I had a rip roaring rant all lined up in my mind and then I saw Rich become totally unglued about it. Rich correctly intimates: "With the volume of breaches we’ve seen, this either means the standard and certification process are fundamentally broken, or companies have had their certifications retroactively revoked for political reasons after the fact." 'nuf said.
  1. It's all about inertia. - So the earnings season for security/network related companies is in full swing. We had strong earnings from McAfee a week ago and now we see SourceFire, Blue Coat and Guidance holding their own. Why are some companies doing well and others (like Trend Micro) not so much. I tend to think there are three thoughts here. The first is companies with a large exposure to Federal business is certainly going to do OK, since the Feds continue to spend money on cyber-defense. Second, are companies that have huge inertia, meaning large customer bases and big maintenance streams. It's easier to just renew the maintenance on pretty much anything when expenses are being scrutinized, so that's got to be part of it. Finally, a lot of security companies really executed poorly over the past few years, and a few got new management in place that is sucking a bit less. And there you have it.
  2. Data must drive decisions - Security metrics is truly quicksand. We all want it, yet we can't really agree on what needs to be there. I know folks like CIS are driving progress in the area (which is great), but we still have a long ways to go. This month's Fortune Cookie from Intel's Matthew Rosenquist resonated with me. "A worthless metric is one which fails to drive decisions, even when the metric result radically changes." That's exactly right.

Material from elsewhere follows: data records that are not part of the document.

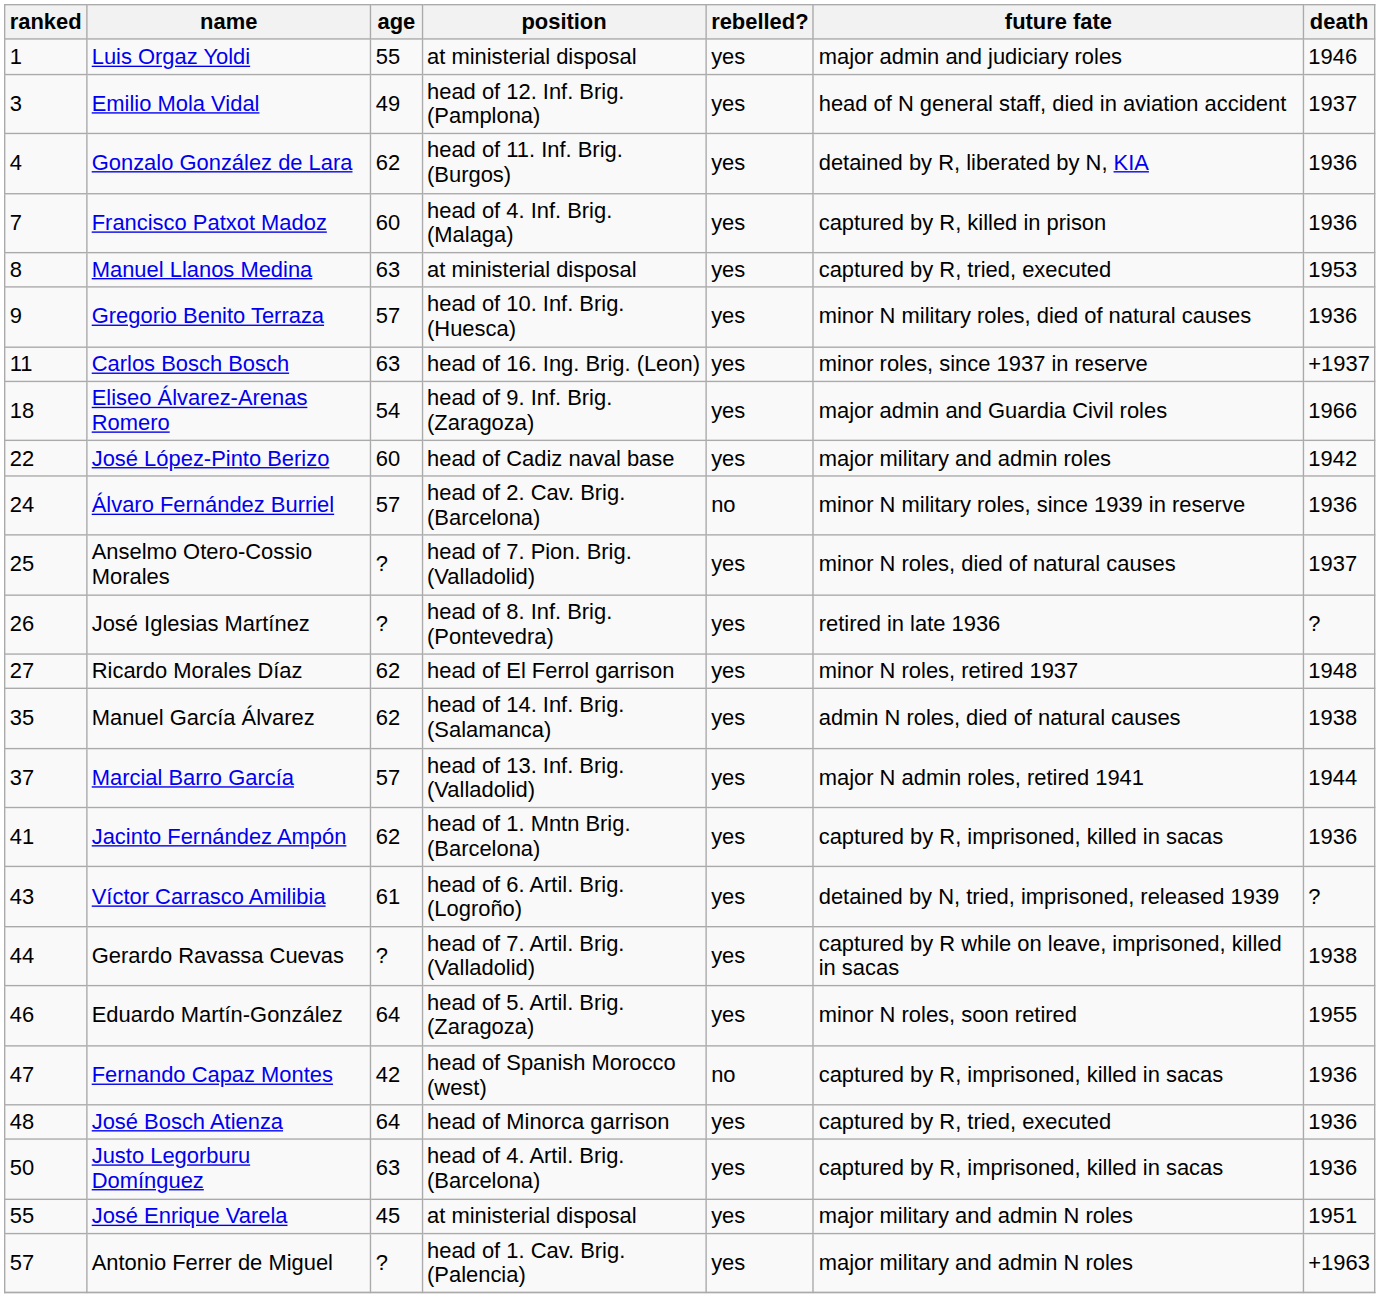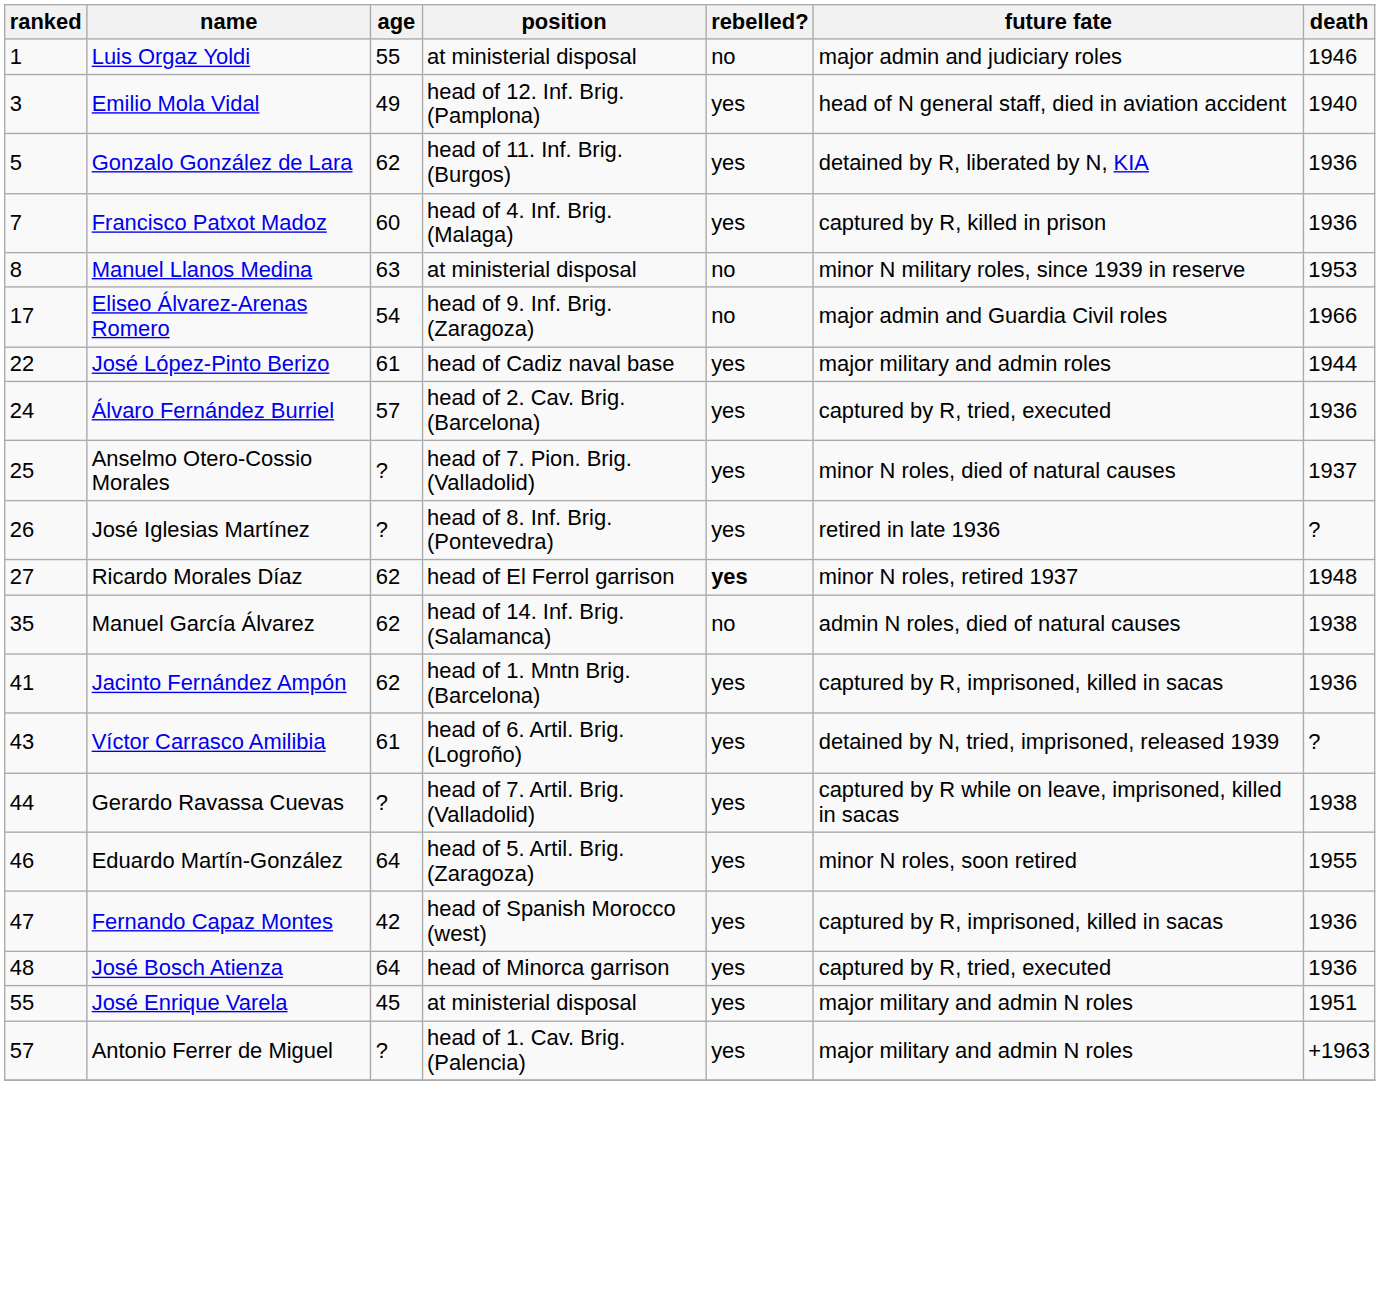Luis Orgaz Yoldi | rebelled?: yes -> no
Emilio Mola Vidal | death: 1937 -> 1940
Gonzalo González de Lara | ranked: 4 -> 5
Manuel Llanos Medina | rebelled?: yes -> no
Manuel Llanos Medina | future fate: captured by R, tried, executed -> minor N military roles, since 1939 in reserve
- row: 9 | Gregorio Benito Terraza | 57 | head of 10. Inf. Brig. (Huesca) | yes | minor N military roles, died of natural causes | 1936
- row: 11 | Carlos Bosch Bosch | 63 | head of 16. Ing. Brig. (Leon) | yes | minor roles, since 1937 in reserve | +1937
Eliseo Álvarez-Arenas Romero | ranked: 18 -> 17
Eliseo Álvarez-Arenas Romero | rebelled?: yes -> no
José López-Pinto Berizo | age: 60 -> 61
José López-Pinto Berizo | death: 1942 -> 1944
Álvaro Fernández Burriel | rebelled?: no -> yes
Álvaro Fernández Burriel | future fate: minor N military roles, since 1939 in reserve -> captured by R, tried, executed
Ricardo Morales Díaz | rebelled?: normal -> bold
Manuel García Álvarez | rebelled?: yes -> no
- row: 37 | Marcial Barro García | 57 | head of 13. Inf. Brig. (Valladolid) | yes | major N admin roles, retired 1941 | 1944
Fernando Capaz Montes | rebelled?: no -> yes
- row: 50 | Justo Legorburu Domínguez | 63 | head of 4. Artil. Brig. (Barcelona) | yes | captured by R, imprisoned, killed in sacas | 1936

Now the data we need to gather and analyze can be for two audiences. Us and them. We need operational data that helps "us" prioritize what needs to be done. We also need higher level, business centric data to substantiate value to "them," you know - the guys writing the checks.
  3. A whole lotta ROSI - It shouldn't be a surprise, but I'm still no fan of trying to pain security within any kind of ROI context. Grumpy Pete and I have had battle royales over this in the past and now Fratto is weighing in. He uses Ed Moyle's thinking about saving money (as providing ROI) through increased efficiency and then brings up a great point. "What is never talked about is where that savings comes from." That's exactly right. And his conclusion is also right: "Efficiency is a side effect, not a goal." I ranted a while back about the challenges of using efficiency to justify expenses now, given that most staffs are already cut to the bone (it was my Selling Fear post). Whether it's fear or value, selling something other than efficiency is probably your best path in these times.

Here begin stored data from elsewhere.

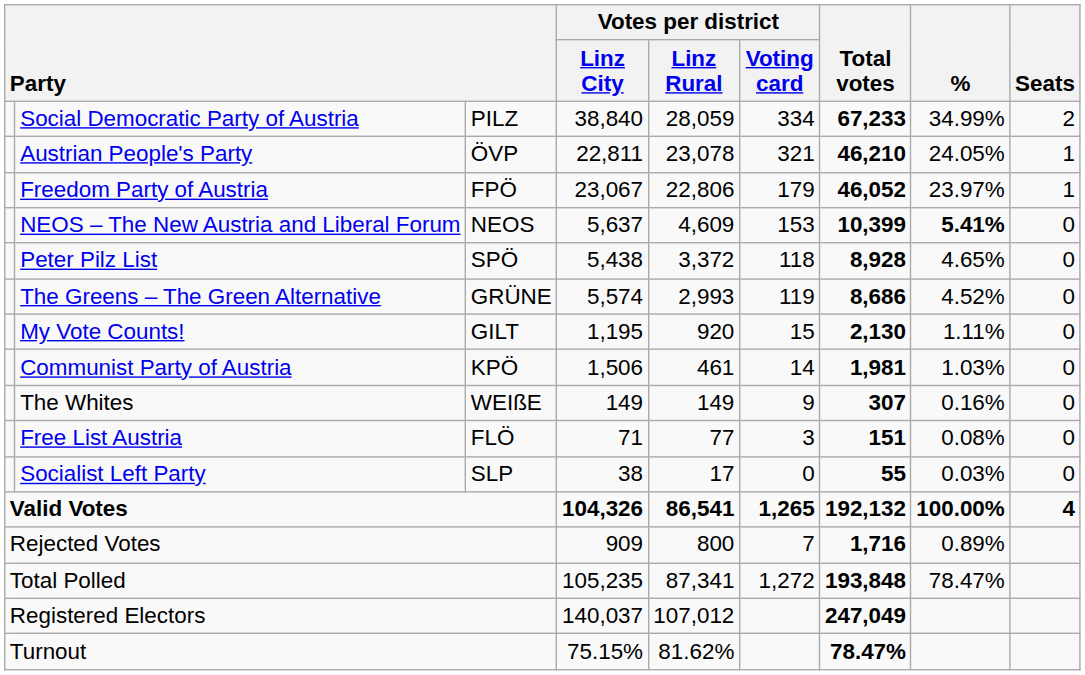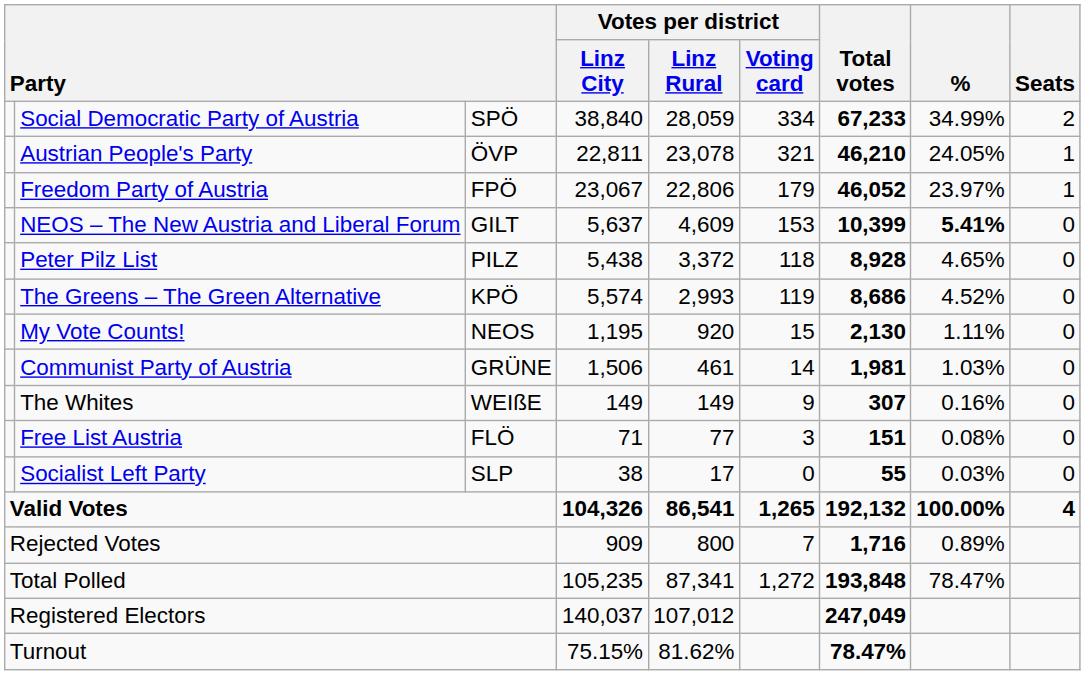Social Democratic Party of Austria | column 3: PILZ -> SPÖ
NEOS – The New Austria and Liberal Forum | column 3: NEOS -> GILT
Peter Pilz List | column 3: SPÖ -> PILZ
The Greens – The Green Alternative | column 3: GRÜNE -> KPÖ
My Vote Counts! | column 3: GILT -> NEOS
Communist Party of Austria | column 3: KPÖ -> GRÜNE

  4. The price tag of PCI - Found a set of interesting numbers (from Gartner I think) on the PCI DSS Compliance blog. Level 1's report spending almost $3 million on PCI. Level 2's do $1.1 big. Those are big numbers and they are going up, but we don't get a feel for percentages, and that would be most interesting. How much of a companies security budget/spend is being consumed on PCI or any other reg? I suspect it's a lot, although a lot of the stuff for PCI can be used for security ops and other regulations. The point is to figure out how to get some of these leveraged projects paid for and it seems PCI is still a good place for that. Even though you know Russo will point the finger at you, at least he's helping you pay for stuff.

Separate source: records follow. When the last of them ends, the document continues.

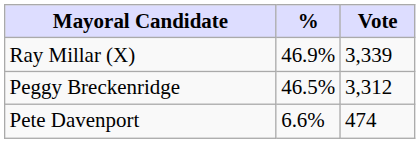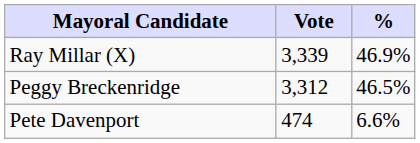columns swapped: Vote <-> %
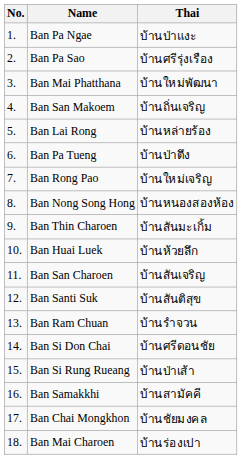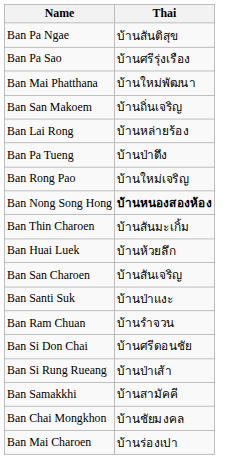- column: No. | 1. | 2. | 3. | 4. | 5. | 6. | 7. | 8. | 9. | 10. | 11. | 12. | 13. | 14. | 15. | 16. | 17. | 18.
Ban Pa Ngae | Thai: บ้านป่าแงะ -> บ้านสันติสุข
Ban Nong Song Hong | Thai: normal -> bold
Ban Santi Suk | Thai: บ้านสันติสุข -> บ้านป่าแงะ
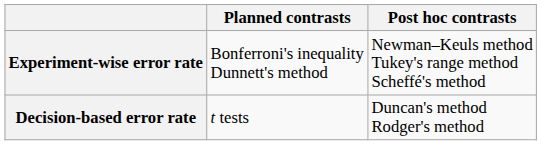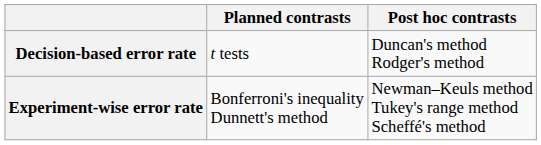rows swapped: Decision-based error rate <-> Experiment-wise error rate
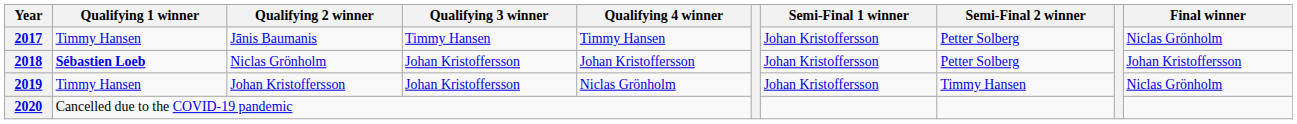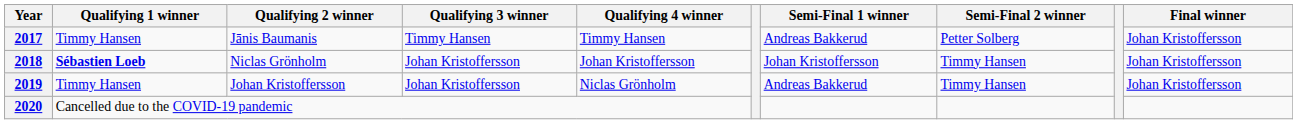2017 | Semi-Final 1 winner: Johan Kristoffersson -> Andreas Bakkerud
2017 | Final winner: Niclas Grönholm -> Johan Kristoffersson
2018 | Semi-Final 2 winner: Petter Solberg -> Timmy Hansen
2019 | Semi-Final 1 winner: Johan Kristoffersson -> Andreas Bakkerud
2019 | Final winner: Niclas Grönholm -> Johan Kristoffersson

  5. Shut up and drive. - One of the tactics that can be particularly useful to folks trying to gain credibility internally is to start up a security steering committee. This would get involvement from all sorts of folks within the organization that can make your life miserable if they aren't on your team. There is a good piece on SearchSecurity about how University of Washington is using the steering committee to get things done. I'm always looking for good, leveraged ways to get face time and ensure the senior team is on board with the program and the tactics. So this sound like a great idea to me. I'm kind of pissed I didn't think about it. There is always P-CSO 2.0.